Asset deal vs share deal e-commerce : quelle structure choisir pour céder son business digital ?
Camille Cimenta25 mai 202610 min de lecture
Asset deal vs share deal e-commerce : La vente d’un business e-commerce ne se résume pas au transfert d’un site internet, d’une boutique Shopify ou d’une marque digitale.
Avant toute cession, le vendeur doit déterminer la structure juridique la plus adaptée à l’opération. Deux mécanismes sont généralement envisagés : l’asset deal ou le share deal.
Dans un asset deal, l’acquéreur rachète directement les actifs du business : site internet, marque, nom de domaine, base clients, stocks, contrats, contenus, comptes publicitaires ou outils digitaux.
Dans un share deal, l’acquéreur rachète les titres de la société qui exploite l’activité e-commerce. Il reprend alors la société elle-même, avec ses actifs et ses contrats, mais aussi son historique, ses dettes éventuelles et ses risques passés.
Le choix entre asset deal share deal e-commerce est donc stratégique. Il influence le périmètre de la vente, les garanties à négocier, la fiscalité, la due diligence et la sécurité globale de l’opération.
— Camille Cimenta
Questions fréquentes
Peut-on vendre un business e-commerce sans société ?

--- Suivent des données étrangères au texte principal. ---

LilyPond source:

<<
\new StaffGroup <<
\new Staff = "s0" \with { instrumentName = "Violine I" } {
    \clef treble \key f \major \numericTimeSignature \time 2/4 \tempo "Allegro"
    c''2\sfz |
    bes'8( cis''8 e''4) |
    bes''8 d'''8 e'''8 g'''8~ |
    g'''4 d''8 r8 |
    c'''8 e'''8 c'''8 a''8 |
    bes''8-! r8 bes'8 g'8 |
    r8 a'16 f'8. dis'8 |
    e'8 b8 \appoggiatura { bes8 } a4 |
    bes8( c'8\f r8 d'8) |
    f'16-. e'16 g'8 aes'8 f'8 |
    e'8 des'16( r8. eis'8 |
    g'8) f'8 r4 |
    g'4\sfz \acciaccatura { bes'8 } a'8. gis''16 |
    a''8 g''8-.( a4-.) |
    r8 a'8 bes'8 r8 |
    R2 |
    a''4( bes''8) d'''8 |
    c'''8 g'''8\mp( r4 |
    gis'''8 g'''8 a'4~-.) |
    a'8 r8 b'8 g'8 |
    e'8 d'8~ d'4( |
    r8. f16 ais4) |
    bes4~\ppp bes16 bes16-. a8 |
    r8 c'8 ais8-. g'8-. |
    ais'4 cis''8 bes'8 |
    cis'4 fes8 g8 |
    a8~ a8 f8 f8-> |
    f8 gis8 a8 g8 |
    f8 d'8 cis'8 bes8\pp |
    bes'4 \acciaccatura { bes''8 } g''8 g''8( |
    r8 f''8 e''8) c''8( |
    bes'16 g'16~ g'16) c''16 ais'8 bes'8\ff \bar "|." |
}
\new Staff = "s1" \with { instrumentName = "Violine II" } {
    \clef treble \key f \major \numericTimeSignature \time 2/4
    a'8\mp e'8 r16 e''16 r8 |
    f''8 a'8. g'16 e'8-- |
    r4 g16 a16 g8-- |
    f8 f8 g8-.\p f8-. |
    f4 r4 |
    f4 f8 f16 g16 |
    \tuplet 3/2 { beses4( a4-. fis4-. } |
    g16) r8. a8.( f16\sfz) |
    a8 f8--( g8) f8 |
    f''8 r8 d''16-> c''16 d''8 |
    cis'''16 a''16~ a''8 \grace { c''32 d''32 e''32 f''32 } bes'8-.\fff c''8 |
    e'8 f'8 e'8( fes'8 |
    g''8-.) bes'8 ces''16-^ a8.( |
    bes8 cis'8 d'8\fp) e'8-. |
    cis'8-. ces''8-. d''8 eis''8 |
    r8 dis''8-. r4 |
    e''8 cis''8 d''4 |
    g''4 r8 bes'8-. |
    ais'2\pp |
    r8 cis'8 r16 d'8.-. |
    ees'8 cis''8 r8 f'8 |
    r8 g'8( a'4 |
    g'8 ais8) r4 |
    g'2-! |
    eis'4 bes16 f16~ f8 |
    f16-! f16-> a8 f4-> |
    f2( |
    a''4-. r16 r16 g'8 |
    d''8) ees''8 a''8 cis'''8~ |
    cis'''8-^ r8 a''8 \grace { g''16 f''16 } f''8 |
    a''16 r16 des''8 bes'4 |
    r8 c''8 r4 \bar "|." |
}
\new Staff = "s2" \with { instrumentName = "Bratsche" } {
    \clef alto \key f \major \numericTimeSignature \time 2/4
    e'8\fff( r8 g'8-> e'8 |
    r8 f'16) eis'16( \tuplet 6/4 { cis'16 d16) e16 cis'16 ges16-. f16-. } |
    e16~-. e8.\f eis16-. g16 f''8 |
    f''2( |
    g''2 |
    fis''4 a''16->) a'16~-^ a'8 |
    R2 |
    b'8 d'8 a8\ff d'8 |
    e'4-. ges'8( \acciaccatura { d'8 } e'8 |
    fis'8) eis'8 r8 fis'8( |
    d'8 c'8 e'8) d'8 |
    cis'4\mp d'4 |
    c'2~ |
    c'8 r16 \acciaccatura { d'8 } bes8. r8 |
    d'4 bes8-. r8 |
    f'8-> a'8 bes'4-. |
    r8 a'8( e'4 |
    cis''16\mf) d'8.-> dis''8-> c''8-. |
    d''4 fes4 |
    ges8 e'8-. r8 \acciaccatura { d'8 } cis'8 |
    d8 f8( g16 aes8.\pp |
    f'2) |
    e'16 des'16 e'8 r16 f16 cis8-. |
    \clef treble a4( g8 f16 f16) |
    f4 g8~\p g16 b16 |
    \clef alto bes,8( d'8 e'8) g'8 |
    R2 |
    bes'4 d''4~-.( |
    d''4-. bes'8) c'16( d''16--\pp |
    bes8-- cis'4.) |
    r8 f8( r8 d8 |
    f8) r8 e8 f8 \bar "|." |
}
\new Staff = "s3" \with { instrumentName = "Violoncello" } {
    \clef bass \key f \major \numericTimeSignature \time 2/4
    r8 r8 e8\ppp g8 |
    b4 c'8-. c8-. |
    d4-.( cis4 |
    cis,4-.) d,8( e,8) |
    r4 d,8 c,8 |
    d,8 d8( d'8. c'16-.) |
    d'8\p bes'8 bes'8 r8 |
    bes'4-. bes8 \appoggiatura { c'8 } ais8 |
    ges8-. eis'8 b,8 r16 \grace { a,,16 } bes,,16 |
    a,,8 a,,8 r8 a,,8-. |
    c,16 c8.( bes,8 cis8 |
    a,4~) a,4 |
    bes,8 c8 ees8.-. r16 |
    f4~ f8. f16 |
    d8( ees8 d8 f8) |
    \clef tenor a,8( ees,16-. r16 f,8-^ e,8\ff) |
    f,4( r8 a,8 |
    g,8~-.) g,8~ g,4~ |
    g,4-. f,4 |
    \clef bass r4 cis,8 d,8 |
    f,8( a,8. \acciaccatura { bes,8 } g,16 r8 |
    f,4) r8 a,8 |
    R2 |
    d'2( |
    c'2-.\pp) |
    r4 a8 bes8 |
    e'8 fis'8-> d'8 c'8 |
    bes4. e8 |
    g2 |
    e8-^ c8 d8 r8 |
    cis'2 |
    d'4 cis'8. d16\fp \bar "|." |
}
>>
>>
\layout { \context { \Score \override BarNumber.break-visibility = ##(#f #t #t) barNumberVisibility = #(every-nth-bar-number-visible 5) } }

Oui, il est possible de céder un business e-commerce sans passer par la vente d'une société. Dans ce cas, l'opération prend la forme d'un asset deal : le vendeur cède directement les actifs du business (site, marque, nom de domaine, base clients, stocks, etc.) sans qu'une société soit nécessairement impliquée. Cette structure est fréquente pour les activités exploitées à titre personnel ou en dehors d'une entité dédiée.
Qu'est-ce qu'une garantie d'actif et de passif et est-elle obligatoire ?
La garantie d'actif et de passif est une clause contractuelle qui permet à l'acquéreur d'être indemnisé si des risques antérieurs à la cession se révèlent après la vente, comme des dettes non déclarées, des litiges ou des risques fiscaux. Elle n'est pas légalement obligatoire, mais elle est considérée comme un élément central dans un share deal e-commerce. Pour le vendeur, sa durée, son plafond, ses seuils et ses exclusions doivent être négociés avec précision.
Le transfert d'un fichier clients est-il légal lors de la vente d'un e-commerce ?
La vente d'un fichier clients n'est pas interdite, mais elle doit respecter des obligations précises en matière de données personnelles. Il faut notamment vérifier les conditions de collecte des données, les consentements marketing obtenus et l'information donnée aux personnes concernées. La CNIL précise que certaines règles s'imposent lors de la cession d'une base clients, que l'opération soit réalisée sous forme d'asset deal ou de share deal.
Les contrats fournisseurs sont-ils automatiquement transférés lors de la cession d'un e-commerce ?
Non, le transfert des contrats fournisseurs n'est pas automatique dans tous les cas. Dans un asset deal, les contrats doivent souvent être expressément transférés ou renégociés avec le fournisseur. Dans un share deal, ils restent en principe dans la société, sauf si une clause de changement de contrôle prévoit une conséquence spécifique. Il est donc essentiel de vérifier si les contrats sont transférables avant de choisir la structure de la cession.
La fiscalité est-elle différente entre un asset deal et un share deal ?
Oui, la fiscalité d'une cession d'actifs et d'une cession de titres ne produit pas nécessairement les mêmes conséquences pour le vendeur. L'article souligne que cet aspect doit être anticipé avant d'ouvrir les négociations, car il influence directement le choix de la structure. Il est recommandé de se faire accompagner pour évaluer les enjeux fiscaux propres à chaque opération.